そんな日本画の世界に、思わず空腹を刺激される作品が現れ、注目を集めています。
日本画で『スイーツ』を描くと?
「わぁ…!いいカステラが描けたので見てください!」
そんな一言を添えて、X上で作品の写真を投稿したのは、日本画家の大森亜矢子(@_aya_1011_)さんです。
大森さんはこれまでも、フルーツサンドなど身近な食べ物を日本画で表現し、たびたび話題になってきました。
鉱物や貝殻を砕いて作る、日本画の伝統的な画材、岩絵の具で描いたという『日常のおやつ』。
一体、どのような作品になっているのでしょうか。こちらをご覧ください。
今にも甘い香りが漂ってきそうな、一切れのカステラ。
描かれた断面は、しっとりとやわらかな生地や、ザクッとしたザラメの食感を想起させます。
絵であることが分かっていても、つい手を伸ばしてしまいたくなるほど、おいしそうです!
日本画のカステラに、ネットで「かぶりつきたい!」の声
作品には多くの『いいね』のほか、さまざまなコメントが寄せられていました。
・これはおいしいカステラ!ザラメがたっぷりですね。
・コーヒーか、いやホットミルクか…。おやつにいただきたい。
・本物かと思った。天才!表面のこんがりした質感がすごくおいしそう。
・こんなに牛乳が飲みたくなる日本画は初めて。
・たまらないな。お茶を淹れたくなっちゃう。
ちなみに大森さんいわく、こちらのカステラの日本画を壁に飾ると、小箱に入れたように見えるとか。
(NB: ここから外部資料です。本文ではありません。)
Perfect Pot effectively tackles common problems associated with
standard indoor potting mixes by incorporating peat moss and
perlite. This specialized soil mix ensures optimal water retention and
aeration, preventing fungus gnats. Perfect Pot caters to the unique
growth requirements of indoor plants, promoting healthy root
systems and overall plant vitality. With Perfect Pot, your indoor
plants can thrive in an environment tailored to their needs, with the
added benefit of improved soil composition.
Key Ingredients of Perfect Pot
桐の箱に入った、高級カステラにも見えて、さらに魅力的ですね!
作品のポイントは「おいしそうと心から思うこと」
grapeは、大森さんに取材。作品への想いやこだわりについてうかがいました。
――制作時のポイントについて、教えてください。「おいしそうだなぁ!」と心から思うことが、一番のポイントです!
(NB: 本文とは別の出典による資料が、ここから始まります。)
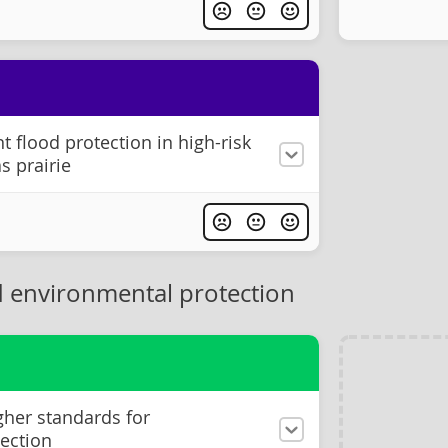
 flood protection in high-risk
s prairie
 environmental protection
gher standards for
ection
写真のようにそっくりに描くというよりも「おいしそう!おいしい!おいしかった!」といった、感動や思い出を形にしたいと思っています。
カステラは、子育てが少し落ち着いてきて日本画を再スタートした時にも、最初に描いたモチーフです。「おいしい、大好き!」という心の動きを描けたらと思っています。
――技術面でのこだわりや工夫した点はありますか。
技術面としては、鉱物や貝殻などを粒子にした、日本画特有の岩絵の具の魅力をたっぷり出せるように工夫しました。
デコボコ、ザラザラ、キラキラした岩絵の具の絵肌感を楽しんでいただきたいです!
カステラの色は、すべて鉱物や貝殻などの自然の色で塗っています。
自然からの素材をいただくということと「おいしいカステラをいただきます」という両方のありがたさを、作品に込めました。
3年前の作品から感じる進化
2026年現在、大森さんは日本画家としての活動と並行し、3人の息子さんを育てています。
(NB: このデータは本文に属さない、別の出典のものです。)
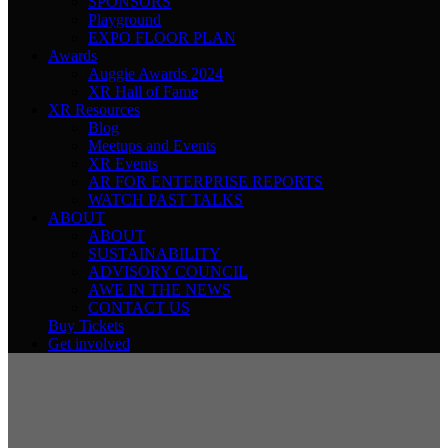
SPONSORS
Playground
EXPO FLOOR PLAN
Awards
Auggie Awards 2024
XR Hall of Fame
XR Resources
Blog
Meetups and Events
XR Events
AR FOR ENTERPRISE REPORTS
WATCH PAST TALKS
ABOUT
ABOUT
SUSTAINABILITY
ADVISORY COUNCIL
AWE IN THE NEWS
CONTACT US
Buy Tickets
Get involved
子育てのため、日本画から離れた時期もありましたが、子育てが少し落ち着いた3年ほど前から制作を再開したそうです。
その際に描いたカステラの写真も公開してくれました。
大森さんは、前回と比べて「カステラの質感やザラメのキラキラ感などを表現する力がついてきた」と語っています。
質感や色の表現など、積み重ねてきた技術が確かに感じられますね。
硬い鉱物で作られる、伝統的な岩絵の具で表現された、ふんわりとやさしい一切れ。
その不思議なギャップが、日本画をぐっと身近なものにしてくれているのかもしれません。
※本記事は投稿者様の許諾を得た上で掲載しております。